New Study Says U.S. Should Use Gas in Manufacturing Rather than Exporting as LNG

America’s Energy Advantage (AEA) called on the Department of Energy to use a new report from consultants at Charles River Associates (CRA) to overcome the rebuttable presumption for LNG exports created by the Natural Gas Act.

The report examines the economic trade-offs between LNG exports and manufacturing in the U.S. economy, and concludes that LNG exports could lead to lower employment and stifle the nascent manufacturing renaissance, hurting our balance of trade. America’s Energy Advantage (AEA) is a group of businesses and organizations dedicated to helping raise the awareness of the emerging renaissance in American manufacturing made possible by our country’s new abundant and affordable supplies of natural gas. Charles River Associates (NASDAQ: CRAI) is a leading management, economic and financial consulting services firm.

The Department of Energy is required by the Natural Gas Act to determine if exports of LNG are in the public interest and these data from CRA are designed to help the Department make these decisions, and overcome the “rebuttable presumption” contained in the law.

“The U.S. government must ensure that we can meet the present and rapidly growing future demand for natural gas in our country before we launch blindly into massive exports of LNG,” said Peter Huntsman , President and CEO of Huntsman Corporation. “The data in this report quite clearly indicates that our nation has much more to gain from using this abundant resource to manufacture value-added products, than from merely exporting this resource as LNG.”
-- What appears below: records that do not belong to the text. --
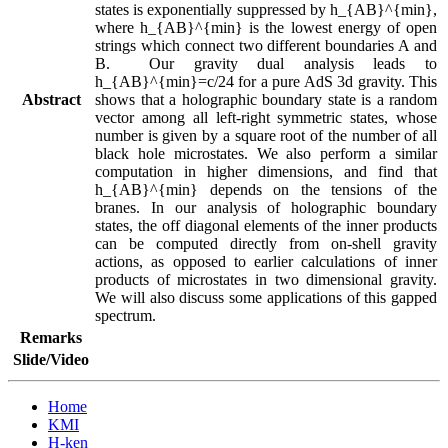
states is exponentially suppressed by h_{AB}^{min}, 
where h_{AB}^{min} is the lowest energy of open 
strings which connect two different boundaries A and 
B.  Our gravity dual analysis leads to 
h_{AB}^{min}=c/24 for a pure AdS 3d gravity. This 
Abstract
shows that a holographic boundary state is a random 
vector among all left-right symmetric states, whose 
number is given by a square root of the number of all 
black hole microstates. We also perform a similar 
computation in higher dimensions, and find that 
h_{AB}^{min} depends on the tensions of the 
branes. In our analysis of holographic boundary 
states, the off diagonal elements of the inner products 
can be computed directly from on-shell gravity 
actions, as opposed to earlier calculations of inner 
products of microstates in two dimensional gravity. 
We will also discuss some applications of this gapped 
spectrum.
Remarks
Slide/Video
Home
KMI
H-ken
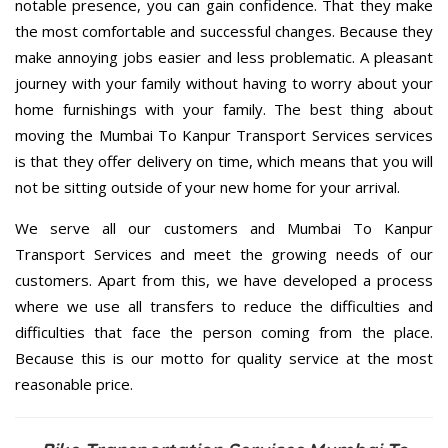
notable presence, you can gain confidence. That they make
the most comfortable and successful changes. Because they
make annoying jobs easier and less problematic. A pleasant
journey with your family without having to worry about your
home furnishings with your family. The best thing about
moving the Mumbai To Kanpur Transport Services services
is that they offer delivery on time, which means that you will
not be sitting outside of your new home for your arrival.
We serve all our customers and Mumbai To Kanpur
Transport Services and meet the growing needs of our
customers. Apart from this, we have developed a process
where we use all transfers to reduce the difficulties and
difficulties that face the person coming from the place.
Because this is our motto for quality service at the most
reasonable price.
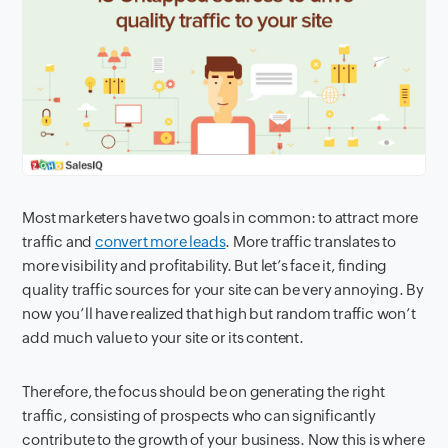
Most marketers have two goals in common: to attract more
traffic and
convert more leads
. More traffic translates to
more visibility and profitability. But let’s face it, finding
quality traffic sources for your site can be very annoying. By
now you’ll have realized that high but random traffic won’t
add much value to your site or its content.
Therefore, the focus should be on generating the right
traffic, consisting of prospects who can significantly
contribute to the growth of your business. Now this is where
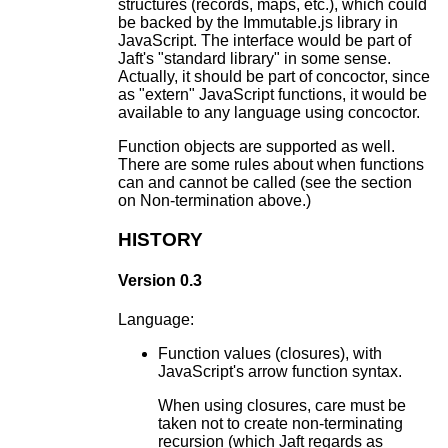
structures (records, maps, etc.), which could
be backed by the Immutable.js library in
JavaScript. The interface would be part of
Jaft's "standard library" in some sense.
Actually, it should be part of concoctor, since
as "extern" JavaScript functions, it would be
available to any language using concoctor.
Function objects are supported as well.
There are some rules about when functions
can and cannot be called (see the section
on Non-termination above.)
HISTORY
Version 0.3
Language:
Function values (closures), with
JavaScript's arrow function syntax.
When using closures, care must be
taken not to create non-terminating
recursion (which Jaft regards as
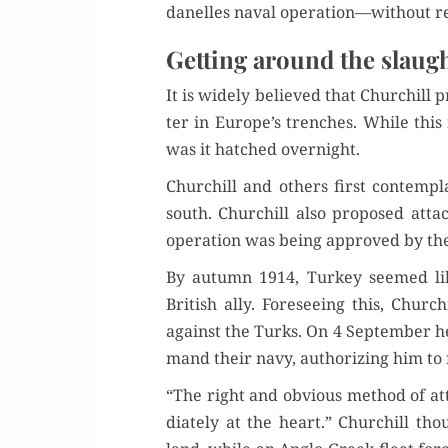
d­anelles naval operation—without r
Getting around the slaug
It is wide­ly believed that Churchill pr
ter in Europe’s trench­es. While this 
was it hatched overnight.
Churchill and oth­ers first con­tem­p
south. Churchill also pro­posed atta
oper­a­tion was being approved by th
By autumn 1914, Turkey seemed like­
British ally. Fore­see­ing this, Churc
against the Turks. On 4 Sep­tem­ber 
mand their navy, autho­riz­ing him to r
“The right and obvi­ous method of att
di­ate­ly at the heart.” Churchill tho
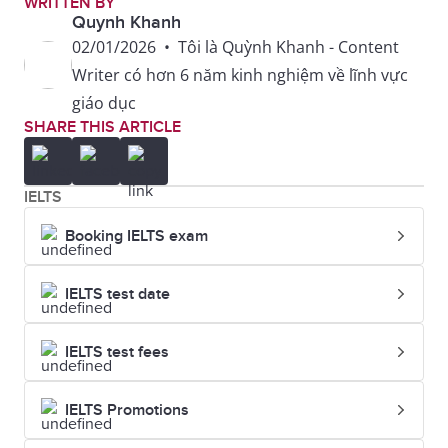
WRITTEN BY
refined, not
understated
Quynh Khanh
flashy
elegance over
02/01/2026
•
Tôi là Quỳnh Khanh - Content
loud, branded
Writer có hơn 6 năm kinh nghiệm về lĩnh vực
clothing.
giáo dục
SHARE THIS ARTICLE
Neat and
She always
Well-put-
stylish; well
looks well-
together
IELTS
dressed
put-together,
Booking IELTS exam
even in
casual
IELTS test date
settings.
IELTS test fees
IELTS Promotions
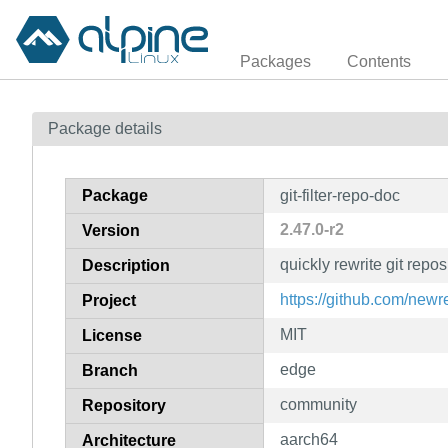
Packages
Contents
Package details
Package
git-filter-repo-doc
2.47.0-r2
Version
quickly rewrite git repo
Description
https://github.com/newren
Project
MIT
License
edge
Branch
community
Repository
aarch64
Architecture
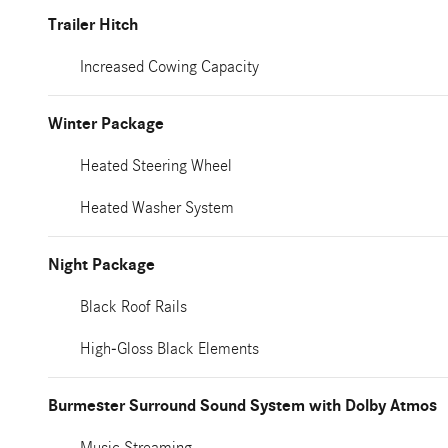
Trailer Hitch
Increased Cowing Capacity
Winter Package
Heated Steering Wheel
Heated Washer System
Night Package
Black Roof Rails
High-Gloss Black Elements
Burmester Surround Sound System with Dolby Atmos
Music Streaming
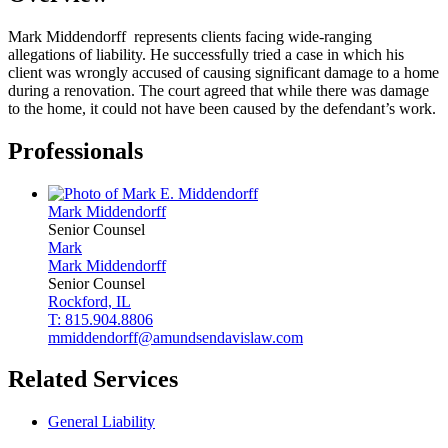
Mark Middendorff represents clients facing wide-ranging
allegations of liability. He successfully tried a case in which his
client was wrongly accused of causing significant damage to a home
during a renovation. The court agreed that while there was damage
to the home, it could not have been caused by the defendant’s work.
Professionals
Mark
Middendorff
Senior Counsel
Mark
Mark
Middendorff
Senior Counsel
Rockford, IL
T: 815.904.8806
mmiddendorff@amundsendavislaw.com
Related Services
General Liability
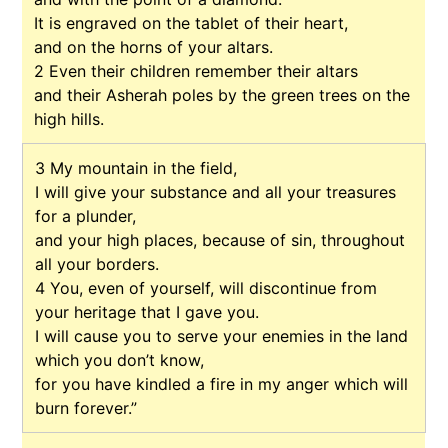
It is engraved on the tablet of their heart,
and on the horns of your altars.
2
Even their children remember their altars
and their Asherah poles by the green trees on the
high hills.
3
My mountain in the field,
I will give your substance and all your treasures
for a plunder,
and your high places, because of sin, throughout
all your borders.
4
You, even of yourself, will discontinue from
your heritage that I gave you.
I will cause you to serve your enemies in the land
which you don’t know,
for you have kindled a fire in my anger which will
burn forever.”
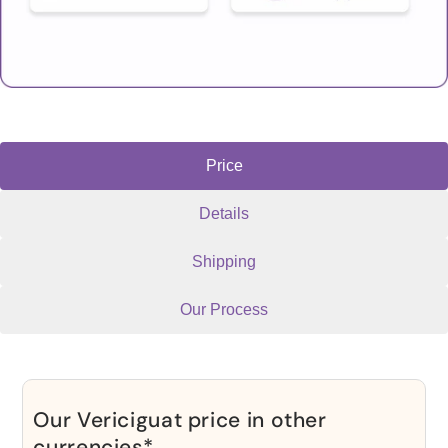
Price
Details
Shipping
Our Process
Our Vericiguat price in other
currencies*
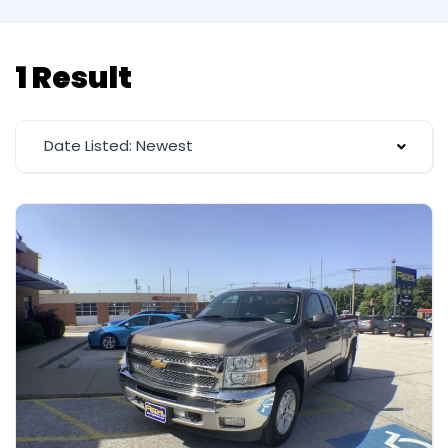
1 Result
Date Listed: Newest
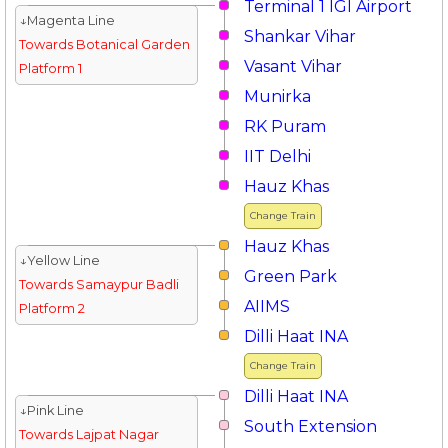
Terminal 1 IGI Airport
↓Magenta Line
Shankar Vihar
Towards Botanical Garden
Vasant Vihar
Platform 1
Munirka
RK Puram
IIT Delhi
Hauz Khas
Change Train
Hauz Khas
↓Yellow Line
Green Park
Towards Samaypur Badli
AIIMS
Platform 2
Dilli Haat INA
Change Train
Dilli Haat INA
↓Pink Line
South Extension
Towards Lajpat Nagar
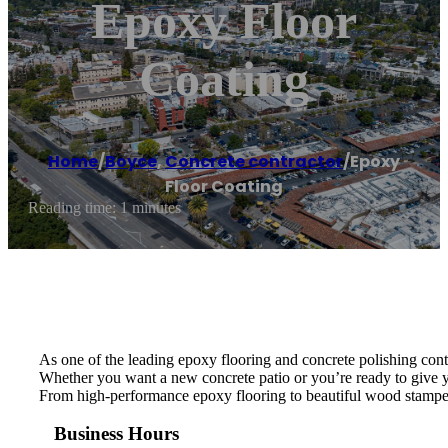
Epoxy Floor
Coating
Home
/
Boyce
,
Concrete contractor
/
Epoxy
Floor Coating
Reading time: 1 minutes
As one of the leading epoxy flooring and concrete polishing cont
Whether you want a new concrete patio or you’re ready to give y
From high-performance epoxy flooring to beautiful wood stamped 
Business Hours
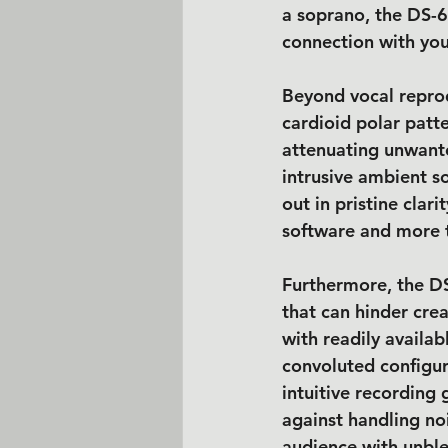
a soprano, the DS-65
connection with you
Beyond vocal reprodu
cardioid polar patte
attenuating unwante
intrusive ambient s
out in pristine clari
software and more t
Furthermore, the DS-
that can hinder cre
with readily availa
convoluted configur
intuitive recording 
against handling no
audience with unble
The report’s findings are summarized as follows:

  • The U.S. economy stands to benefit more if natural gas is used in manufacturing than if it is exported as LNG.
  • More than $90 billion of gas-intensive U.S. manufacturing investment has been announced as a result of the abundance of inexpensive natural gas.
  • Relative to LNG exports at the same level of gas consumption, these investments could contribute annually:
  • At least twice as much GDP
  • More than eight times the amount of permanent jobs
  • More than four times the amount of construction jobs
  • However, if unchecked exports are allowed, these investments and their contributions to the U.S. economy will be jeopardized.
  • U.S. manufacturing reduces the trade deficit by $52 billion annually, compared to $18 billion for exporting the same level of natural gas as LNG.
  • A global LNG shortage of 20-35 Bcf per day is projected by 2030.
  • U.S. LNG exports would likely play a major role in remedying this, causing a supply shortage and a significant increase in domestic natural gas prices.
  • Domestic natural gas prices could triple under a high export scenario.
  • While other reports have conservative demand forecasts for domestic natural gas consumption and LNG exports, this report shows a case for:
  • Resurging manufacturing demand
  • Significant electricity switching from coal to gas due to EPA mandates
  • Compelling economics of switching to natural gas vehicles (NGV)
  • Strong international pressure to export U.S. LNG at prices up to $12-14/MMBtu
  • The NERA report, commissioned by the DOE, had severe methodological flaws.
  • NERA overestimated the costs of delivering U.S. exported LNG to Asian markets and the price elasticity of Asian importers.
  • NERA did not separately represent each of the gas-intensive components of the manufacturing sector and instead used an averaging approach which mutes their impact on the U.S. economy.

“On behalf of our membership, which consists of 700 not-for-profit, publicly owned natural gas utilities across the U.S., the American Public Gas Association (APGA) wants policymakers to know that we are concerned about the increased price of gas caused by unchecked LNG exports that would elevate consumers’ energy bills,” said Bert Kalisch , President and CEO of the American Public Gas Association.

“As the Department of Energy follows its legal obligation to determine what is in the national interest, it must study the findings of this report. Abundant supplies of low-cost natural gas give the U.S. a major competitive advantage in manufacturing that will create high-paying jobs.  Using domestic natural gas to grow our manufacturing sector and our exports of manufactured goods will create far more value for our economy than exporting natural gas alone.  A policy of unlimited exports could jeopardize a once-in-a-lifetime opportunity to rebuild the U.S. manufacturing sector and our middle class,” said Jennifer Diggins , Director of Public Affairs for Nucor Corporation.

“We believe America deserves a thoughtful, balanced natural gas policy,” said Kevin Kolevar , Vice President, Government Affairs and Public Policy at The Dow Chemical Company. “One that encourages rules-based international exports, protects U.S. consumers and continues to foster robust domestic investment in the nation’s manufacturing sector.”